A estimativa para a velocidade máxima de corrida de Lucy —com configurações musculares semelhantes às humanas— foi de modestos 18 km/h. Isso é aproximadamente o que um porco doméstico poderia alcançar em 400 metros, mas muito mais lento do que os humanos modernos, cujas velocidades de corrida muitas vezes excedem 29 km/h atingem mais de 40 km/h em atletas de elite. Bates estimou que em uma corrida de 100 metros, Usain Bolt, o recordista mundial nessa distância, teria vencido Lucy em algum lugar entre 50 e 80 metros.
Homo erectus, o primeiro dos nossos parentes com proporções corporais semelhantes às humanas, evoluiu na África cerca de 1,9 milhão de anos atrás. A espécie era uma corredora de resistência, construída para perseguir presas nas savanas abertas da África.
Fósseis de Australopithecus afarensis são tipicamente encontrados em áreas que eram principalmente florestas com trechos de pastagens. Construída para curtas distâncias, Lucy teria dependido de estratégias diferentes de caça, como subir em árvores.

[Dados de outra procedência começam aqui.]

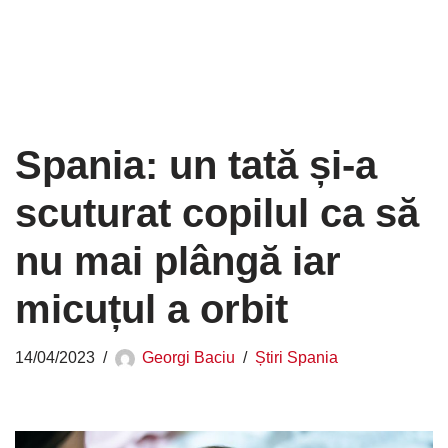
Spania: un tată și-a
scuturat copilul ca să
nu mai plângă iar
micuțul a orbit
14/04/2023
Georgi Baciu
Știri Spania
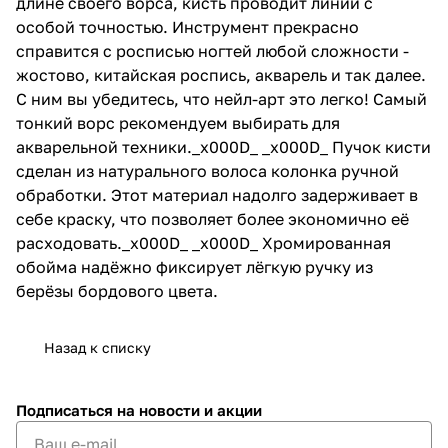
длине своего ворса, кисть проводит линии с
особой точностью. Инструмент прекрасно
справится с росписью ногтей любой сложности -
жостово, китайская роспись, акварель и так далее.
С ним вы убедитесь, что нейл-арт это легко! Самый
тонкий ворс рекомендуем выбирать для
акварельной техники._x000D_ _x000D_ Пучок кисти
сделан из натурального волоса колонка ручной
обработки. Этот материал надолго задерживает в
себе краску, что позволяет более экономично её
расходовать._x000D_ _x000D_ Хромированная
обойма надёжно фиксирует лёгкую ручку из
берёзы бордового цвета.
Назад к списку
Подписаться
на новости и акции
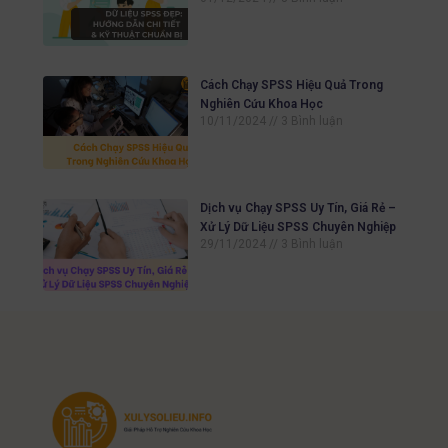
Cách Chạy SPSS Hiệu Quả Trong
Nghiên Cứu Khoa Học
10/11/2024
3 Bình luận
Dịch vụ Chạy SPSS Uy Tín, Giá Rẻ –
Xử Lý Dữ Liệu SPSS Chuyên Nghiệp
29/11/2024
3 Bình luận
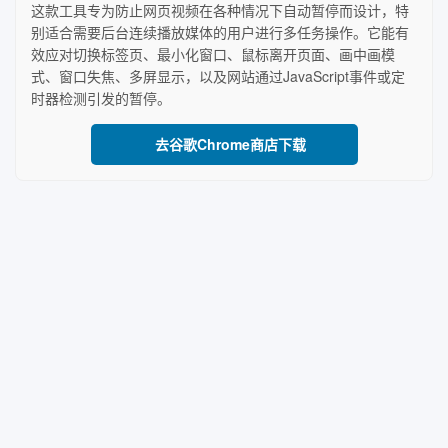
这款工具专为防止网页视频在各种情况下自动暂停而设计，特
别适合需要后台连续播放媒体的用户进行多任务操作。它能有
效应对切换标签页、最小化窗口、鼠标离开页面、画中画模
式、窗口失焦、多屏显示，以及网站通过JavaScript事件或定
时器检测引发的暂停。
去谷歌Chrome商店下载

"No geral, os hominídeos estavam vivendo em lugares com muitas árvores, arbustos e matagais", disse a paleontóloga Denise Su, do Instituto de Origens Humanas em Tempe, Arizona. "Em habitats mais fechados, algumas espécies de presas tendem a se esconder e congelar como resposta porque há muito mais cobertura, e você não pode correr rápido em paisagens com muita cobertura."
Sem os tendões de Aquiles longos e elásticos e fibras musculares mais curtas presentes nas pernas dos humanos contemporâneos, Lucy teria que trabalhar mais para se mover rapidamente. O benefício do tendão, que conecta os músculos da panturrilha ao osso do calcanhar, é que ele age como uma mola gigante, armazenando e liberando energia enquanto estamos em movimento e produzindo uma passada de corrida eficiente. O tendão de Aquiles em um macaco é pouco mais que um toco.
Quando músculos semelhantes aos tornozelos humanos foram adicionados à estrutura de Lucy, a quantidade de energia que ela gastava era comparável à de outros animais de estatura semelhante. Mas, se fossem adicionados músculos semelhantes aos tornozelos de primatas, ela teria gasto três vezes mais energia correndo do que um humano moderno.
"Neste ponto de nossa evolução, éramos apenas macacos bípedes correndo pelo cenário", disse Su. "Dadas as espécies de habitats em que nossos primeiros ancestrais viveram, esse estudo sugere que a capacidade de correr rápido não era uma adaptação importante para a sobrevivência de Lucy".